* [ABOUT THIS EXERCISE]: Quote only the span from the first line of the entries to the line containing "- ✅ Readable text at all sizes", both ends kept. Leave every picture out.

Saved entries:

☆ ☆ ☆

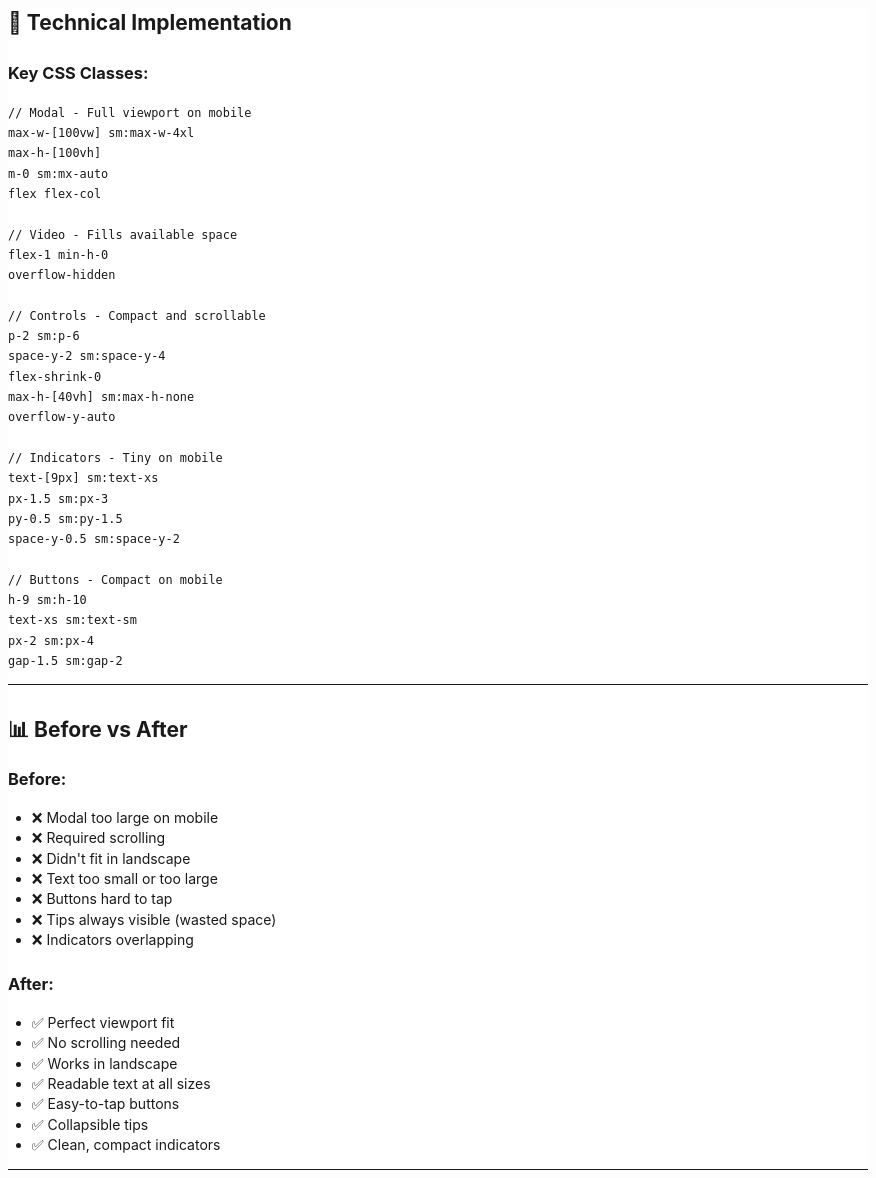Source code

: ## 🔧 Technical Implementation

### **Key CSS Classes**:
```tsx
// Modal - Full viewport on mobile
max-w-[100vw] sm:max-w-4xl
max-h-[100vh]
m-0 sm:mx-auto
flex flex-col

// Video - Fills available space
flex-1 min-h-0
overflow-hidden

// Controls - Compact and scrollable
p-2 sm:p-6
space-y-2 sm:space-y-4
flex-shrink-0
max-h-[40vh] sm:max-h-none
overflow-y-auto

// Indicators - Tiny on mobile
text-[9px] sm:text-xs
px-1.5 sm:px-3
py-0.5 sm:py-1.5
space-y-0.5 sm:space-y-2

// Buttons - Compact on mobile
h-9 sm:h-10
text-xs sm:text-sm
px-2 sm:px-4
gap-1.5 sm:gap-2
```

---

## 📊 Before vs After

### **Before**:
- ❌ Modal too large on mobile
- ❌ Required scrolling
- ❌ Didn't fit in landscape
- ❌ Text too small or too large
- ❌ Buttons hard to tap
- ❌ Tips always visible (wasted space)
- ❌ Indicators overlapping

### **After**:
- ✅ Perfect viewport fit
- ✅ No scrolling needed
- ✅ Works in landscape
- ✅ Readable text at all sizes
- ✅ Easy-to-tap buttons
- ✅ Collapsible tips
- ✅ Clean, compact indicators

---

☆ ☆ ☆

* [RESULT OF THE EXERCISE]:
Source code

: ## 🔧 Technical Implementation

### **Key CSS Classes**:
```tsx
// Modal - Full viewport on mobile
max-w-[100vw] sm:max-w-4xl
max-h-[100vh]
m-0 sm:mx-auto
flex flex-col

// Video - Fills available space
flex-1 min-h-0
overflow-hidden

// Controls - Compact and scrollable
p-2 sm:p-6
space-y-2 sm:space-y-4
flex-shrink-0
max-h-[40vh] sm:max-h-none
overflow-y-auto

// Indicators - Tiny on mobile
text-[9px] sm:text-xs
px-1.5 sm:px-3
py-0.5 sm:py-1.5
space-y-0.5 sm:space-y-2

// Buttons - Compact on mobile
h-9 sm:h-10
text-xs sm:text-sm
px-2 sm:px-4
gap-1.5 sm:gap-2
```

---

## 📊 Before vs After

### **Before**:
- ❌ Modal too large on mobile
- ❌ Required scrolling
- ❌ Didn't fit in landscape
- ❌ Text too small or too large
- ❌ Buttons hard to tap
- ❌ Tips always visible (wasted space)
- ❌ Indicators overlapping

### **After**:
- ✅ Perfect viewport fit
- ✅ No scrolling needed
- ✅ Works in landscape
- ✅ Readable text at all sizes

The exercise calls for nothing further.